Two News & Observer reporters have been selected as finalists for a national journalism award for their work about the State Bureau of Investigation, award sponsors announced Thursday.
Mandy Locke and Joseph Neff are among four finalists for the Michael Kelly Award, presented by the Atlantic Media Company to reporters who exhibit "the fearless pursuit and expression of truth." Kelly was the editor of National Journal and The Atlantic Monthly who died while covering the war in Iraq in 2003.
Locke and Neff researched and wrote a four-part series, "Agents' Secrets," last August.

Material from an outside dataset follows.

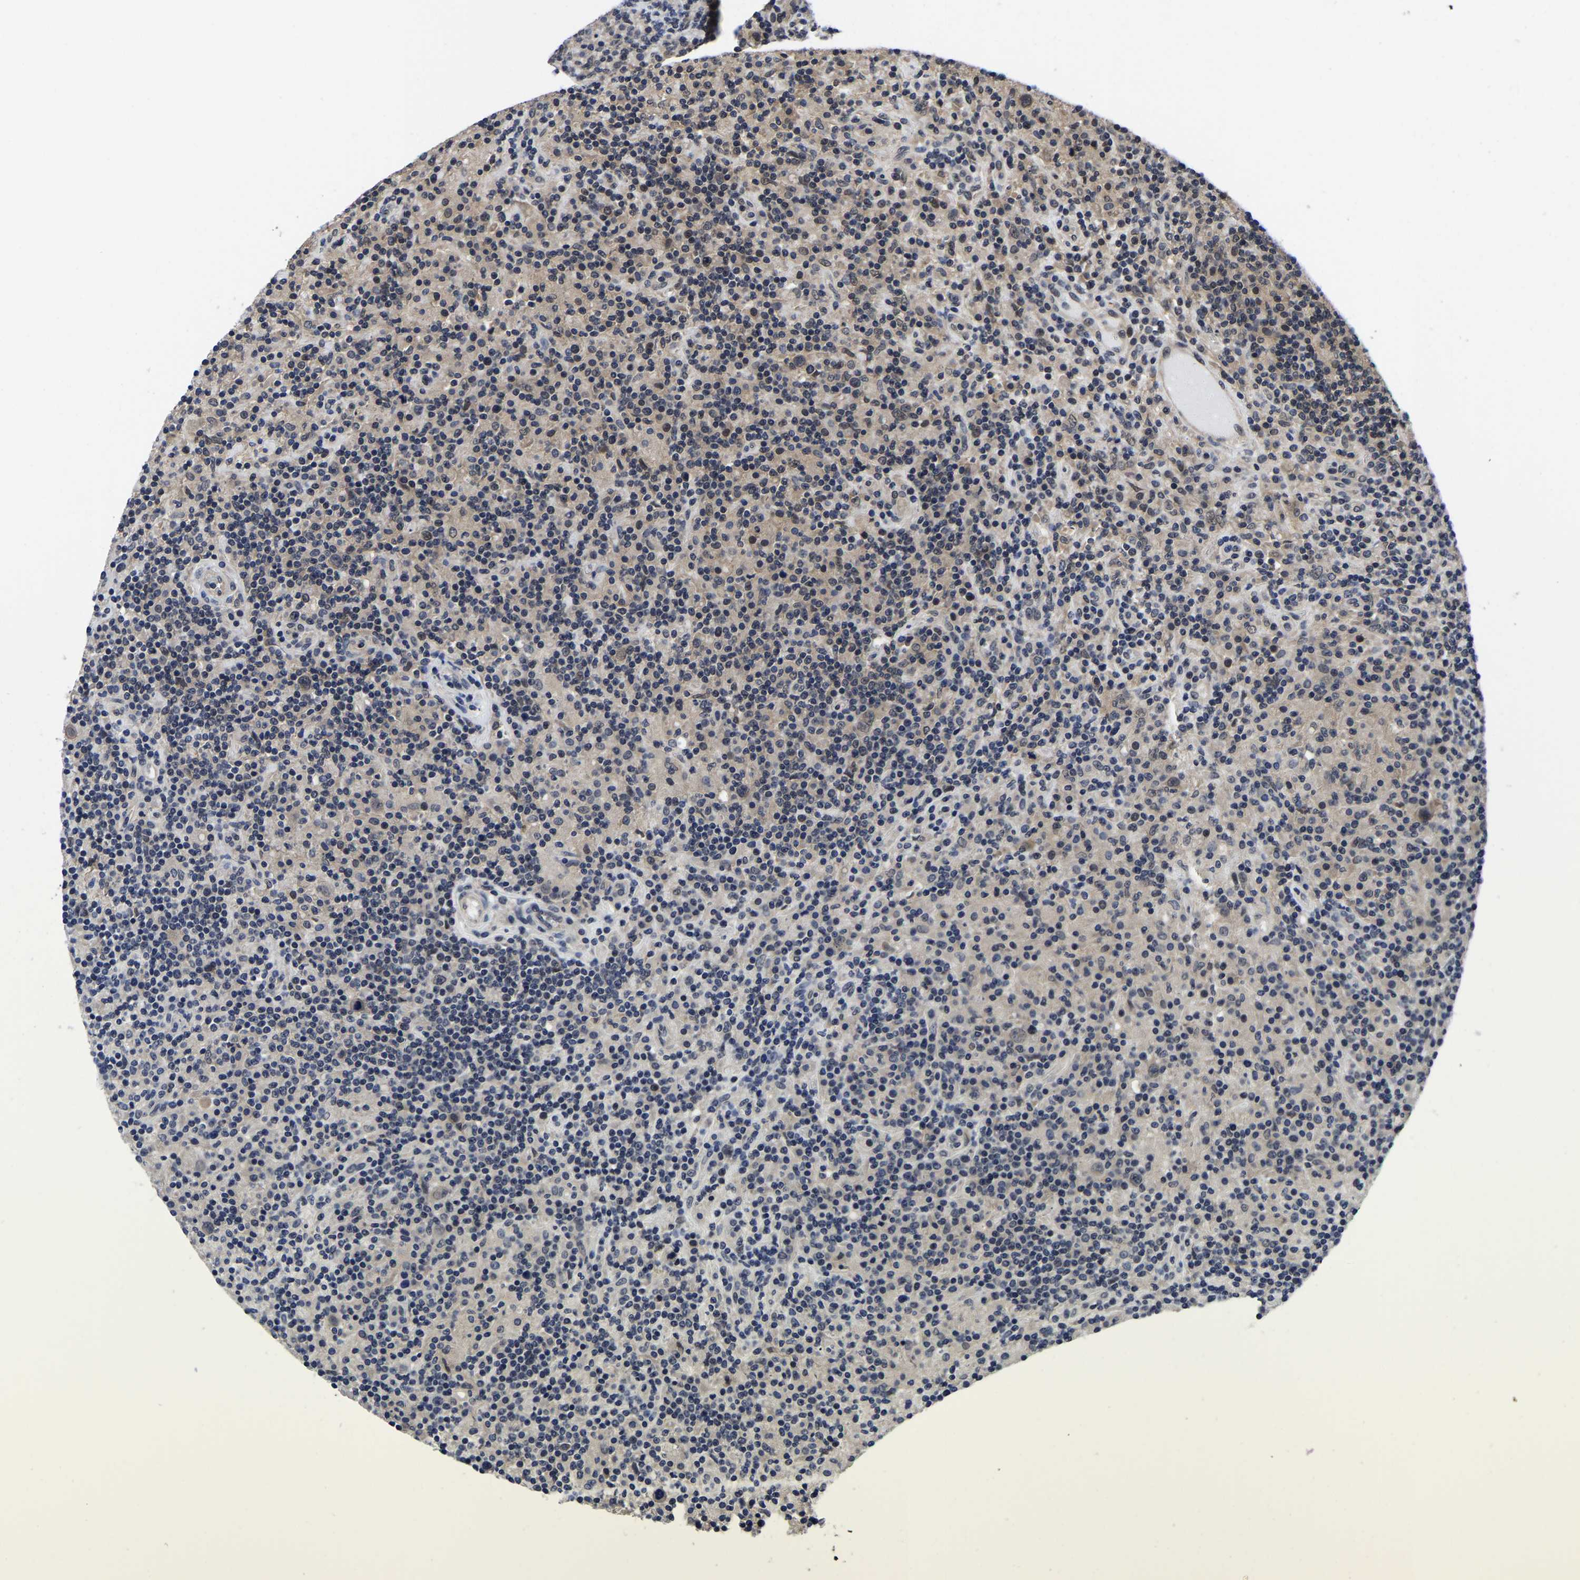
{"staining": {"intensity": "weak", "quantity": "<25%", "location": "cytoplasmic/membranous,nuclear"}, "tissue": "lymphoma", "cell_type": "Tumor cells", "image_type": "cancer", "snomed": [{"axis": "morphology", "description": "Hodgkin's disease, NOS"}, {"axis": "topography", "description": "Lymph node"}], "caption": "Immunohistochemistry (IHC) photomicrograph of lymphoma stained for a protein (brown), which reveals no expression in tumor cells.", "gene": "MCOLN2", "patient": {"sex": "male", "age": 70}}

It revealed that some SBI agents were bullying vulnerable suspects and that some lab analysts had pushed past the accepted bounds of science to deliver results that helped prosecutors' cases.
Locke, 32, came to The N&O in 2004. She covered the case of Greg Taylor, a Wake County man who served 17 years for murder before being exonerated early in 2010. It was that case that led to the "Agents' Secrets" series.
Neff, 51, is a veteran investigative reporter who has written extensively about criminal justice. He laid bare the prosecutorial misconduct of former Durham District Attorney Mike Nifong in the Duke lacrosse case, and in 2008, he worked on a series about the state's crippled probation system.
Other finalists for the award include journalists from The Associated Press, Mother Jones magazine and Slate. The finalists will attend a dinner in Washington later this month, when the winner will be announced.